# [WHAT THE TASK ASKS]
Write out every one of the rows below character for character, leaving the pictures out of your copy.

# [DATASET EXTRACT]
-------------------------

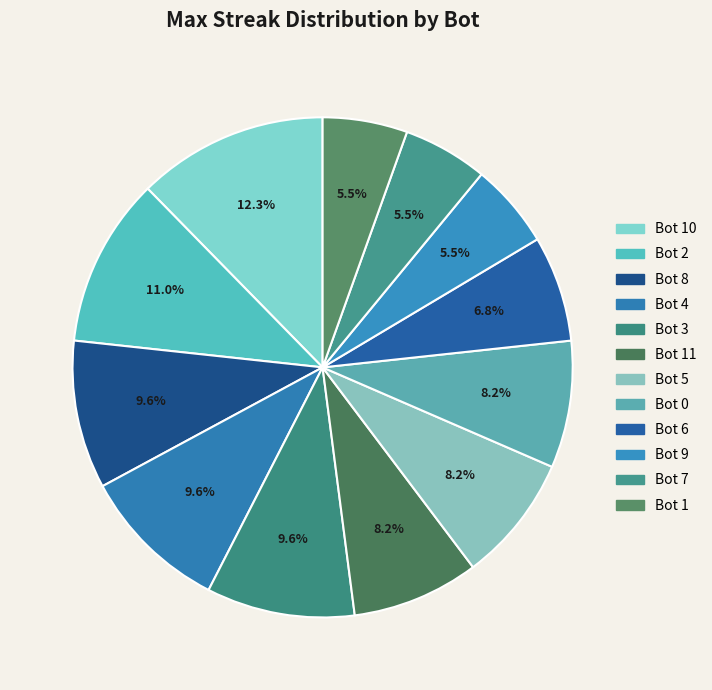

How many segments does this pie chart have?

12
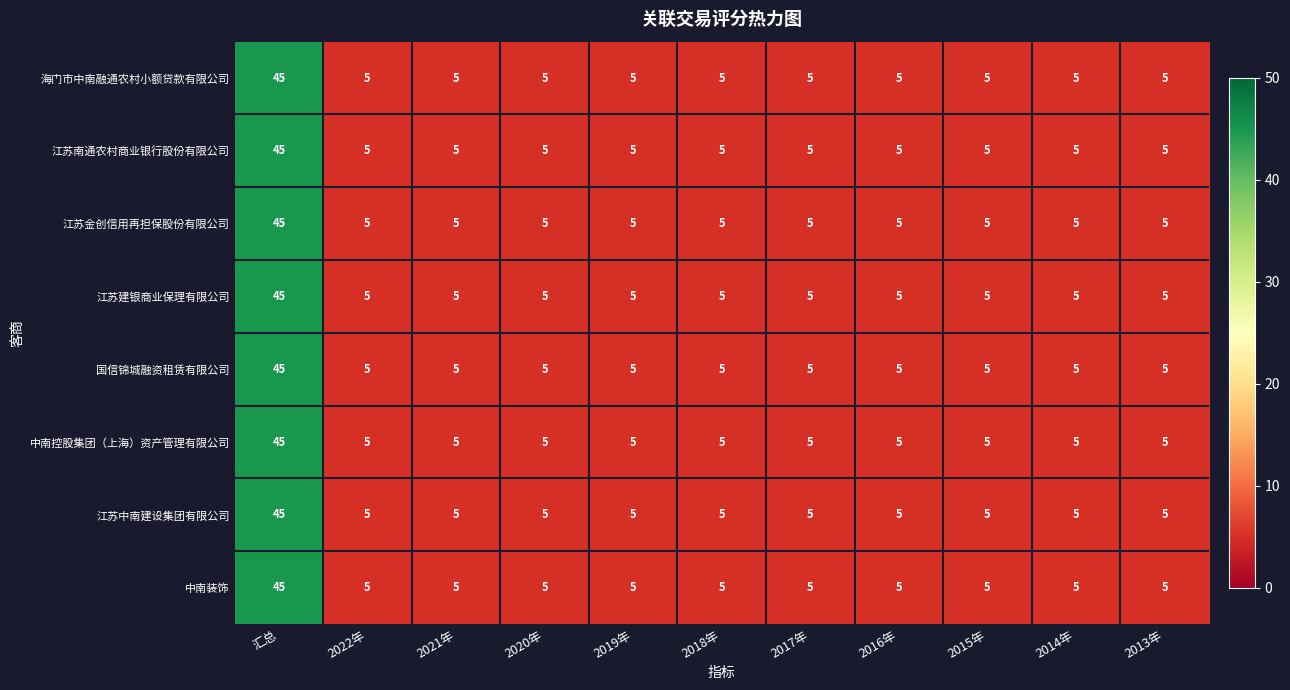

The value of 江苏建银商业保理有限公司 at 2016年 is 8. True or false?

False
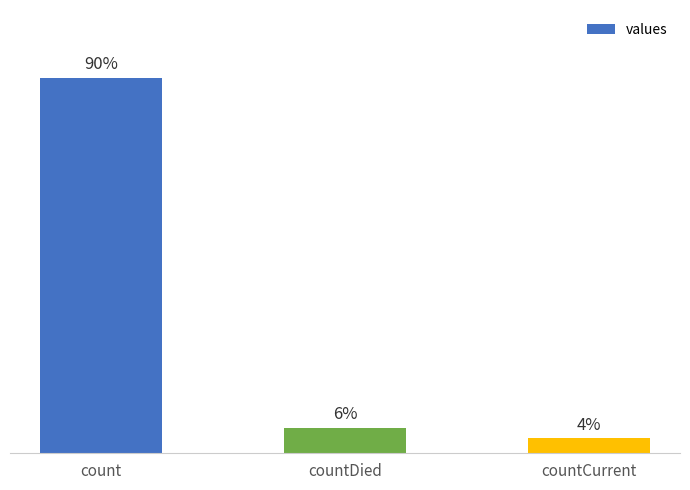

Does the chart contain any negative values?

No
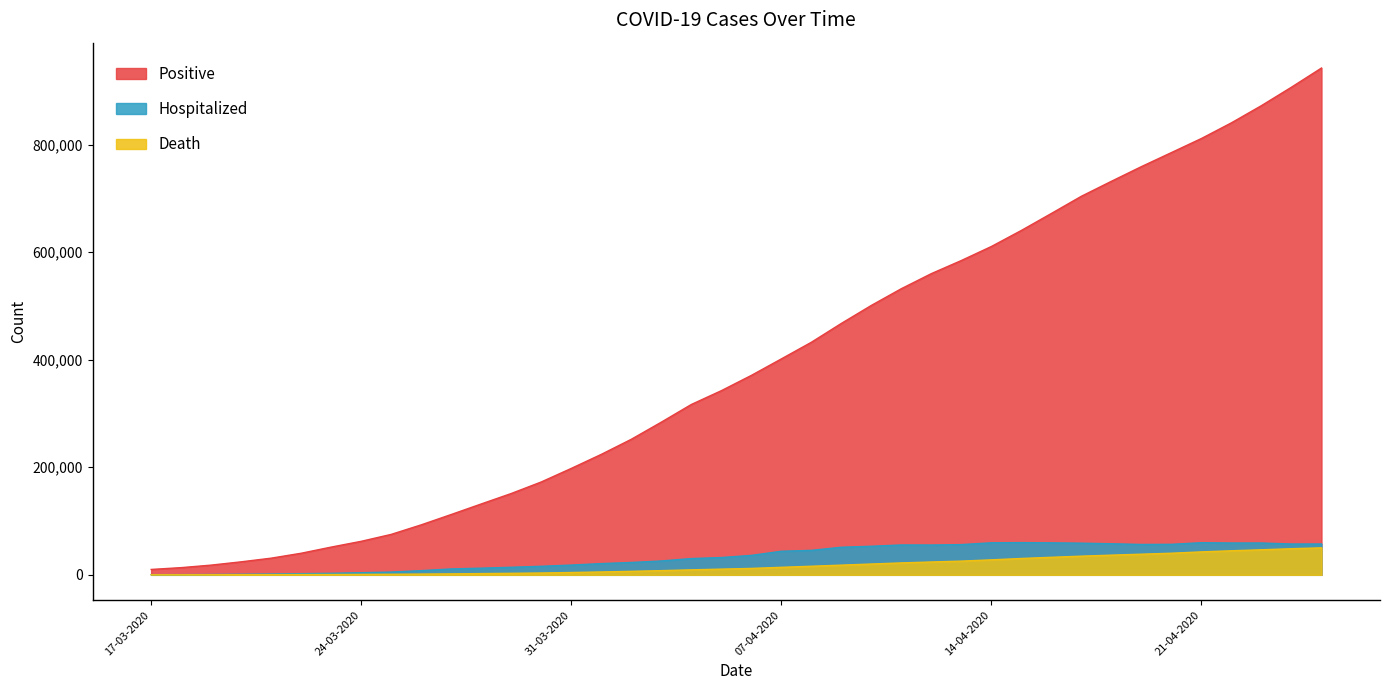

Reading left to right, transcribe all the data shown in this chart.

Positive: 17-03-2020=10021	18-03-2020=13385	19-03-2020=18085	20-03-2020=24197	21-03-2020=31013	22-03-2020=40167	23-03-2020=51602	24-03-2020=62351	25-03-2020=75242	26-03-2020=92976	27-03-2020=112220	28-03-2020=131826	29-03-2020=151270	30-03-2020=172740	31-03-2020=197924	01-04-2020=224040	02-04-2020=252085	03-04-2020=283923	04-04-2020=316808	05-04-2020=342463	06-04-2020=370872	07-04-2020=401573	08-04-2020=432490	09-04-2020=467580	10-04-2020=501069	11-04-2020=532174	12-04-2020=560175	13-04-2020=584573	14-04-2020=610651	15-04-2020=640510	16-04-2020=672087	17-04-2020=704069	18-04-2020=731895	19-04-2020=759174	20-04-2020=785279	21-04-2020=811492	22-04-2020=840628	23-04-2020=872598	24-04-2020=906872	25-04-2020=942523
Hospitalized: 17-03-2020=325	18-03-2020=416	19-03-2020=617	20-03-2020=1042	21-03-2020=1492	22-03-2020=2173	23-03-2020=2812	24-03-2020=3938	25-03-2020=5140	26-03-2020=7805	27-03-2020=10978	28-03-2020=12409	29-03-2020=14055	30-03-2020=15917	31-03-2020=18155	01-04-2020=20906	02-04-2020=22997	03-04-2020=25777	04-04-2020=30268	05-04-2020=32180	06-04-2020=36159	07-04-2020=43849	08-04-2020=45515	09-04-2020=51313	10-04-2020=53167	11-04-2020=55557	12-04-2020=55449	13-04-2020=56237	14-04-2020=59600	15-04-2020=59924	16-04-2020=59498	17-04-2020=58886	18-04-2020=57788	19-04-2020=56497	20-04-2020=56734	21-04-2020=59773	22-04-2020=59212	23-04-2020=59216	24-04-2020=57324	25-04-2020=57343
Death: 17-03-2020=124	18-03-2020=155	19-03-2020=203	20-03-2020=273	21-03-2020=335	22-03-2020=481	23-03-2020=582	24-03-2020=820	25-03-2020=1058	26-03-2020=1374	27-03-2020=1782	28-03-2020=2333	29-03-2020=2837	30-03-2020=3425	31-03-2020=4332	01-04-2020=5336	02-04-2020=6514	03-04-2020=7799	04-04-2020=9280	05-04-2020=10619	06-04-2020=11932	07-04-2020=13976	08-04-2020=15973	09-04-2020=18035	10-04-2020=20107	11-04-2020=22186	12-04-2020=23886	13-04-2020=25516	14-04-2020=27869	15-04-2020=30415	16-04-2020=32612	17-04-2020=34730	18-04-2020=36621	19-04-2020=38384	20-04-2020=40199	21-04-2020=42680	22-04-2020=44762	23-04-2020=46576	24-04-2020=48548	25-04-2020=50175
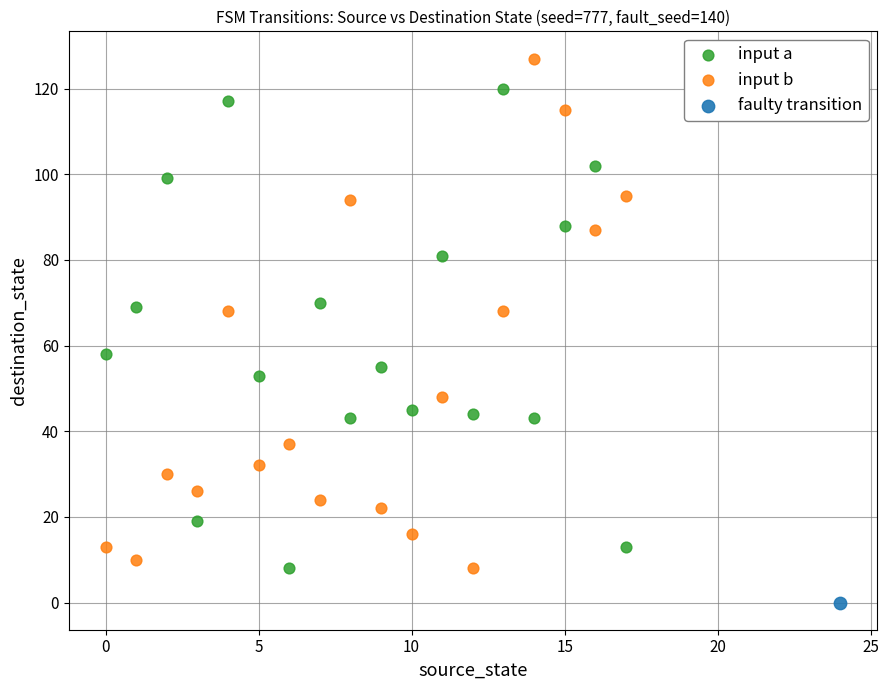

What are all the series names shown in the legend?

input a, input b, faulty transition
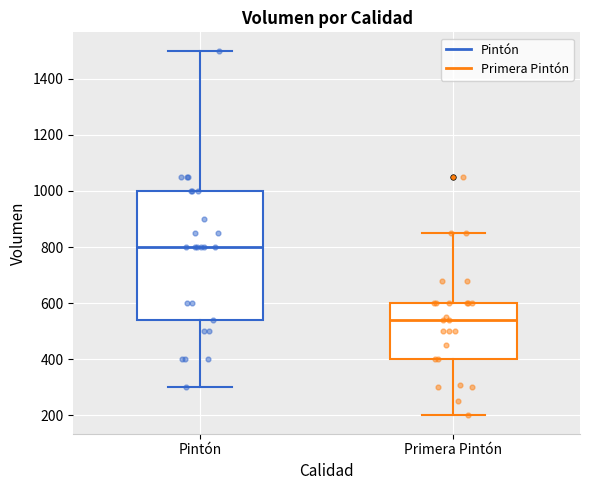

Reading left to right, transcribe this box plot: for each box, give where its median line is, the range the box spans, and where its two whiskers end, as read against the y-axis. The values are not printed on the chart, so give them approximately, as read against the axis.

Pintón: median 800, box 540 to 1000, whiskers 300 to 1500
Primera Pintón: median 540, box 400 to 600, whiskers 200 to 860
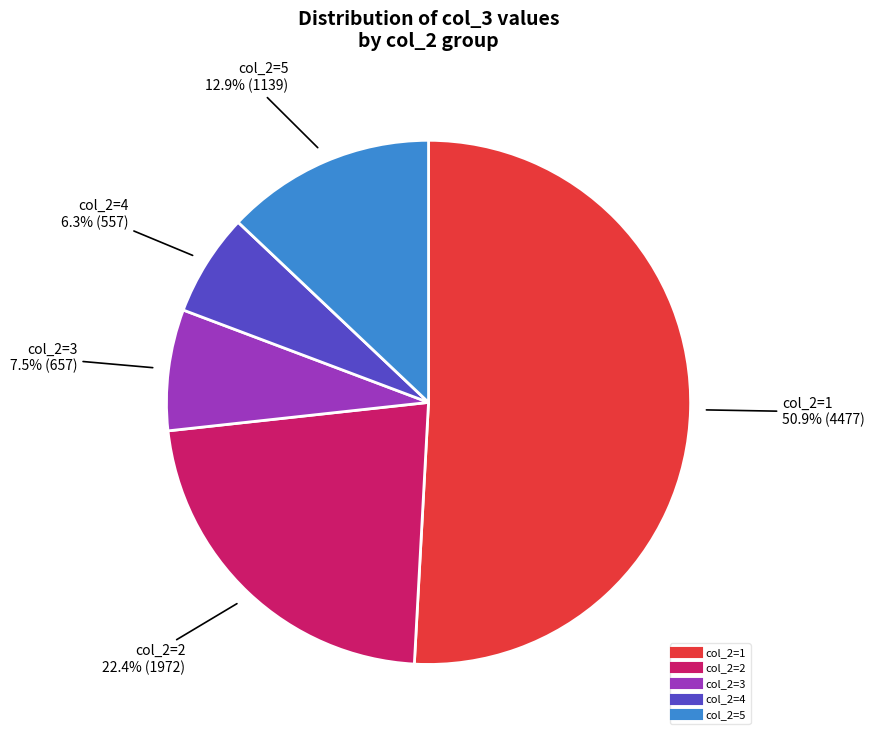

Does any single category account for the majority?

Yes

-------------------------

# [ANSWER BOX]
How many segments does this pie chart have?

12

The value of 江苏建银商业保理有限公司 at 2016年 is 8. True or false?

False

Does the chart contain any negative values?

No

Reading left to right, transcribe all the data shown in this chart.

Positive: 17-03-2020=10021	18-03-2020=13385	19-03-2020=18085	20-03-2020=24197	21-03-2020=31013	22-03-2020=40167	23-03-2020=51602	24-03-2020=62351	25-03-2020=75242	26-03-2020=92976	27-03-2020=112220	28-03-2020=131826	29-03-2020=151270	30-03-2020=172740	31-03-2020=197924	01-04-2020=224040	02-04-2020=252085	03-04-2020=283923	04-04-2020=316808	05-04-2020=342463	06-04-2020=370872	07-04-2020=401573	08-04-2020=432490	09-04-2020=467580	10-04-2020=501069	11-04-2020=532174	12-04-2020=560175	13-04-2020=584573	14-04-2020=610651	15-04-2020=640510	16-04-2020=672087	17-04-2020=704069	18-04-2020=731895	19-04-2020=759174	20-04-2020=785279	21-04-2020=811492	22-04-2020=840628	23-04-2020=872598	24-04-2020=906872	25-04-2020=942523
Hospitalized: 17-03-2020=325	18-03-2020=416	19-03-2020=617	20-03-2020=1042	21-03-2020=1492	22-03-2020=2173	23-03-2020=2812	24-03-2020=3938	25-03-2020=5140	26-03-2020=7805	27-03-2020=10978	28-03-2020=12409	29-03-2020=14055	30-03-2020=15917	31-03-2020=18155	01-04-2020=20906	02-04-2020=22997	03-04-2020=25777	04-04-2020=30268	05-04-2020=32180	06-04-2020=36159	07-04-2020=43849	08-04-2020=45515	09-04-2020=51313	10-04-2020=53167	11-04-2020=55557	12-04-2020=55449	13-04-2020=56237	14-04-2020=59600	15-04-2020=59924	16-04-2020=59498	17-04-2020=58886	18-04-2020=57788	19-04-2020=56497	20-04-2020=56734	21-04-2020=59773	22-04-2020=59212	23-04-2020=59216	24-04-2020=57324	25-04-2020=57343
Death: 17-03-2020=124	18-03-2020=155	19-03-2020=203	20-03-2020=273	21-03-2020=335	22-03-2020=481	23-03-2020=582	24-03-2020=820	25-03-2020=1058	26-03-2020=1374	27-03-2020=1782	28-03-2020=2333	29-03-2020=2837	30-03-2020=3425	31-03-2020=4332	01-04-2020=5336	02-04-2020=6514	03-04-2020=7799	04-04-2020=9280	05-04-2020=10619	06-04-2020=11932	07-04-2020=13976	08-04-2020=15973	09-04-2020=18035	10-04-2020=20107	11-04-2020=22186	12-04-2020=23886	13-04-2020=25516	14-04-2020=27869	15-04-2020=30415	16-04-2020=32612	17-04-2020=34730	18-04-2020=36621	19-04-2020=38384	20-04-2020=40199	21-04-2020=42680	22-04-2020=44762	23-04-2020=46576	24-04-2020=48548	25-04-2020=50175

What are all the series names shown in the legend?

input a, input b, faulty transition

Reading left to right, transcribe this box plot: for each box, give where its median line is, the range the box spans, and where its two whiskers end, as read against the y-axis. The values are not printed on the chart, so give them approximately, as read against the axis.

Pintón: median 800, box 540 to 1000, whiskers 300 to 1500
Primera Pintón: median 540, box 400 to 600, whiskers 200 to 860

Does any single category account for the majority?

Yes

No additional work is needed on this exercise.